Protokoll zur Schnellvalidierung
Bevor Sie sich für einen PCE für SCC entscheiden:
- Slump-Flow-Test Bei der Zieldosierung: Messwerte nach 0, 30 und 60 Minuten aufzeichnen.
- Siebsegregationstest: Verlust unterhalb von 15–20% bestätigen.
- J-Ring-/L-Box-Test: Überprüfen Sie die Durchfahrbarkeit anhand Ihres tatsächlichen Bewehrungsabstands.
- Kleines Gussstück: Eine Platte oder einen Träger gießen, zuschneiden und auf Oberflächenhohlräume, Setzbewegungen des Zuschlagstoffs und die Oberflächenqualität prüfen.
- Feldversuch: Eine Pumpe ablassen. Kein Labortest kann den tatsächlichen Einbau ersetzen.
FAQ
Wie hoch ist die empfohlene PCE-Dosierung für selbstverdichtenden Beton?
Warum eignet sich PCE besser als Naphthalin für SCC?
Wie kann ich eine Segregation in SCC verhindern?

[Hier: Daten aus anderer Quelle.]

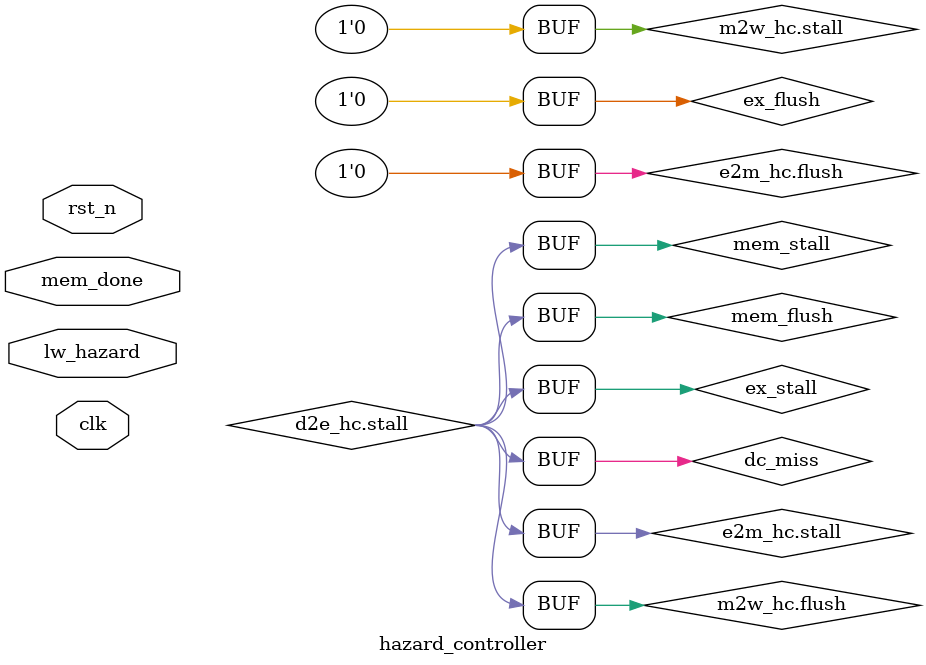
<source format=sv>
/*
 * hazard_controller.sv
 * Author: Zinsser Zhang
 * Last Revision: 03/13/2022
 *
 * hazard_controller collects feedbacks from each stage and detect whether there
 * are hazards in the pipeline. If so, it generate control signals to stall or
 * flush each stage. It also contains a branch_controller, which talks to
 * a branch predictor to make a prediction when a branch instruction is decoded.
 *
 * It also contains simulation only logic to report hazard conditions to C++
 * code for execution statistics collection.
 *
 * See wiki page "Hazards" for details.
 * See wiki page "Branch and Jump" for details of branch and jump instructions.
 */
`include "mips_core.svh"

`ifdef SIMULATION
import "DPI-C" function void stats_event (input string e);
`endif

module hazard_controller (
	input clk,    // Clock
	input rst_n,  // Synchronous reset active low

	// Feedback from IF
	cache_output_ifc.in if_i_cache_output,
	// Feedback from DEC
	pc_ifc.in dec_pc,
	branch_decoded_ifc.hazard dec_branch_decoded,
	// Feedback from EX
	pc_ifc.in ex_pc,
	input lw_hazard,
	branch_result_ifc.in ex_branch_result,
	// Feedback from MEM
	input mem_done,

	// Hazard control output
	hazard_control_ifc.out i2i_hc,
	hazard_control_ifc.out i2d_hc,
	hazard_control_ifc.out d2e_hc,
	hazard_control_ifc.out e2m_hc,
	hazard_control_ifc.out m2w_hc,

	// Load pc output
	load_pc_ifc.out load_pc
);

	branch_controller BRANCH_CONTROLLER (
		.clk, .rst_n,
		.dec_pc,
		.dec_branch_decoded,
		.ex_pc,
		.ex_branch_result
	);

	// We have total 6 potential hazards
	logic ic_miss;			// I cache miss
	logic ds_miss;			// Delay slot miss
	logic dec_overload;		// Branch predict taken or Jump
	logic ex_overload;		// Branch prediction wrong
	//    lw_hazard;		// Load word hazard (input from forward unit)
	logic dc_miss;			// D cache miss

	//number of branch hits
	logic branch_hit;

	// Determine if we have these hazards
	always_comb
	begin
		ic_miss = ~if_i_cache_output.valid;
		ds_miss = ic_miss & dec_branch_decoded.valid;
		dec_overload = dec_branch_decoded.valid
			& (dec_branch_decoded.is_jump
				| (dec_branch_decoded.prediction == TAKEN));
		ex_overload = ex_branch_result.valid
			& (ex_branch_result.prediction != ex_branch_result.outcome);
		branch_hit = ex_branch_result.valid
			& (ex_branch_result.prediction == ex_branch_result.outcome);
		// lw_hazard is determined by forward unit.
		dc_miss = ~mem_done;
	end

	// Control signals
	logic if_stall, if_flush;
	logic dec_stall, dec_flush;
	logic ex_stall, ex_flush;
	logic mem_stall, mem_flush;
	// wb doesn't need to be stalled or flushed
	// i.e. any data goes to wb is finalized and waiting to be commited

	/*
	 * Now let's go over the solution of all hazards
	 * ic_miss:
	 *     if_stall, if_flush
	 * ds_miss:
	 *     dec_stall, dec_flush (if_stall and if_flush handled by ic_miss)
	 * dec_overload:
	 *     load_pc
	 * ex_overload:
	 *     load_pc, ~if_stall, if_flush
	 * lw_hazard:
	 *     dec_stall, dec_flush
	 * dc_miss:
	 *     mem_stall, mem_flush
	 *
	 * The only conflict here is between ic_miss and ex_overload.
	 * ex_overload should have higher priority than ic_miss. Because i cache
	 * does not register missed request, it's totally fine to directly overload
	 * the pc value.
	 *
	 * In addition to above hazards, each stage should also stall if its
	 * downstream stage stalls (e.g., when mem stalls, if & dec & ex should all
	 * stall). This has the highest priority.
	 */

	always_comb
	begin : handle_if
		if_stall = 1'b0;
		if_flush = 1'b0;

		if (ic_miss)
		begin
			if_stall = 1'b1;
			if_flush = 1'b1;
		end

		if (ex_overload)
		begin
			if_stall = 1'b0;
			if_flush = 1'b1;
		end

		if (dec_stall)
			if_stall = 1'b1;
	end

	always_comb
	begin : handle_dec
		dec_stall = 1'b0;
		dec_flush = 1'b0;

		if (ds_miss | lw_hazard)
		begin
			dec_stall = 1'b1;
			dec_flush = 1'b1;
		end

		if (ex_stall)
			dec_stall = 1'b1;
	end

	always_comb
	begin : handle_ex
		ex_stall = mem_stall;
		ex_flush = 1'b0;
	end

	always_comb
	begin : handle_mem
		mem_stall = dc_miss;
		mem_flush = dc_miss;
	end

	// Now distribute the control signals to each pipeline registers
	always_comb
	begin
		i2i_hc.stall = 1'b0;
		i2i_hc.stall = if_stall;
		i2d_hc.flush = if_flush;
		i2d_hc.stall = dec_stall;
		d2e_hc.flush = dec_flush;
		d2e_hc.stall = ex_stall;
		e2m_hc.flush = ex_flush;
		e2m_hc.stall = mem_stall;
		m2w_hc.flush = mem_flush;
		m2w_hc.stall = 1'b0;
	end

	// Derive the load_pc
	always_comb
	begin
		load_pc.we = dec_overload | ex_overload;
		if (dec_overload)
			load_pc.new_pc = dec_branch_decoded.target;
		else
			load_pc.new_pc = ex_branch_result.recovery_target;
	end

`ifdef SIMULATION
	always_ff @(posedge clk)
	begin
		if (ic_miss) stats_event("ic_miss");
		if (ds_miss) stats_event("ds_miss");
		if (dec_overload) stats_event("dec_overload");
		if (ex_overload) stats_event("ex_overload");
		if (branch_hit) stats_event("branch_hit");
		if (lw_hazard) stats_event("lw_hazard");
		if (dc_miss) stats_event("dc_miss");
		if (if_stall) stats_event("if_stall");
		if (if_flush) stats_event("if_flush");
		if (dec_stall) stats_event("dec_stall");
		if (dec_flush) stats_event("dec_flush");
		if (ex_stall) stats_event("ex_stall");
		if (ex_flush) stats_event("ex_flush");
		if (mem_stall) stats_event("mem_stall");
		if (mem_flush) stats_event("mem_flush");
	end
`endif

endmodule

</source>
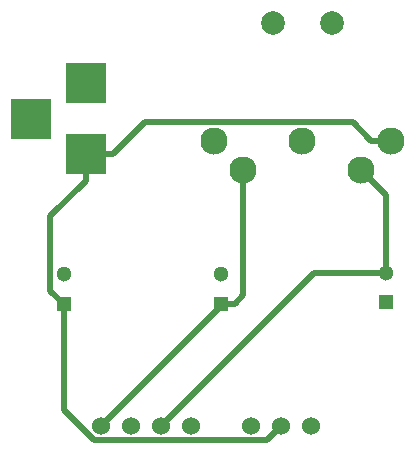
<source format=gtl>
G04 #@! TF.FileFunction,Copper,L1,Top,Signal*
%FSLAX46Y46*%
G04 Gerber Fmt 4.6, Leading zero omitted, Abs format (unit mm)*
G04 Created by KiCad (PCBNEW 4.0.2-stable) date Wednesday, June 01, 2016 'PMt' 05:28:17 PM*
%MOMM*%
G01*
G04 APERTURE LIST*
%ADD10C,0.100000*%
%ADD11R,3.500120X3.500120*%
%ADD12C,2.300000*%
%ADD13C,2.000000*%
%ADD14C,1.524000*%
%ADD15C,1.300000*%
%ADD16R,1.300000X1.300000*%
%ADD17C,0.508000*%
G04 APERTURE END LIST*
D10*
D11*
X139065000Y-79860140D03*
X139065000Y-73860660D03*
X134366000Y-76860400D03*
D12*
X162360000Y-81240000D03*
D13*
X154860000Y-68740000D03*
D12*
X164860000Y-78740000D03*
X157360000Y-78740000D03*
X149860000Y-78740000D03*
X152360000Y-81240000D03*
D13*
X159860000Y-68740000D03*
D14*
X158115000Y-102870000D03*
X155575000Y-102870000D03*
X153035000Y-102870000D03*
X147955000Y-102870000D03*
X145415000Y-102870000D03*
X142875000Y-102870000D03*
X140335000Y-102870000D03*
D15*
X137160000Y-90040000D03*
D16*
X137160000Y-92540000D03*
D15*
X150495000Y-90040000D03*
D16*
X150495000Y-92540000D03*
D15*
X164465000Y-89900000D03*
D16*
X164465000Y-92400000D03*
D17*
X164860000Y-78740000D02*
X163233655Y-78740000D01*
X163233655Y-78740000D02*
X161629654Y-77135999D01*
X161629654Y-77135999D02*
X144047201Y-77135999D01*
X144047201Y-77135999D02*
X141323060Y-79860140D01*
X141323060Y-79860140D02*
X139065000Y-79860140D01*
X137160000Y-92540000D02*
X137160000Y-101494682D01*
X137160000Y-101494682D02*
X139751319Y-104086001D01*
X154358999Y-104086001D02*
X154813001Y-103631999D01*
X139751319Y-104086001D02*
X154358999Y-104086001D01*
X154813001Y-103631999D02*
X155575000Y-102870000D01*
X139065000Y-79860140D02*
X139065000Y-82118200D01*
X139065000Y-82118200D02*
X136055999Y-85127201D01*
X136055999Y-91435999D02*
X137160000Y-92540000D01*
X136055999Y-85127201D02*
X136055999Y-91435999D01*
X150495000Y-92540000D02*
X151653000Y-92540000D01*
X151653000Y-92540000D02*
X152360000Y-91833000D01*
X152360000Y-91833000D02*
X152360000Y-82866345D01*
X152360000Y-82866345D02*
X152360000Y-81240000D01*
X140335000Y-102870000D02*
X150495000Y-92710000D01*
X150495000Y-92710000D02*
X150495000Y-92540000D01*
X164465000Y-89900000D02*
X164465000Y-83345000D01*
X164465000Y-83345000D02*
X162360000Y-81240000D01*
X145415000Y-102870000D02*
X158385000Y-89900000D01*
X158385000Y-89900000D02*
X164465000Y-89900000D01*
M02*

</source>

Benötige ich VMA in SCC, wenn ich PCE verwende?
Schlussfolgerung
PCE in selbstverdichtendem Beton ist die Schlüsseltechnologie, keine Option. Seine hohe Wasserreduktion ermöglicht die niedrigen Wasser-Pulver-Verhältnisse, bei denen SCC stabil bleibt, und seine sterisch gehinderte Dispersion sorgt für die Fließfähigkeit und die 60–120-minütige Retentionszeit, die für die Einbringung von SCC erforderlich sind. Der Dosierungsbereich liegt bei 0,15–0,301 TP3T aktiven Feststoffen pro Pulver, abgestimmt in kleinen Schritten anhand von Tests zur Setzfließfähigkeit, Siebsegregation und Durchlässigkeit. Segregation und Blutung sind fast immer Dosierungs- und Ausgleichsprobleme, keine chemischen Probleme – und die PCE-VMA-Kombination ist die robusteste Lösung im Werk.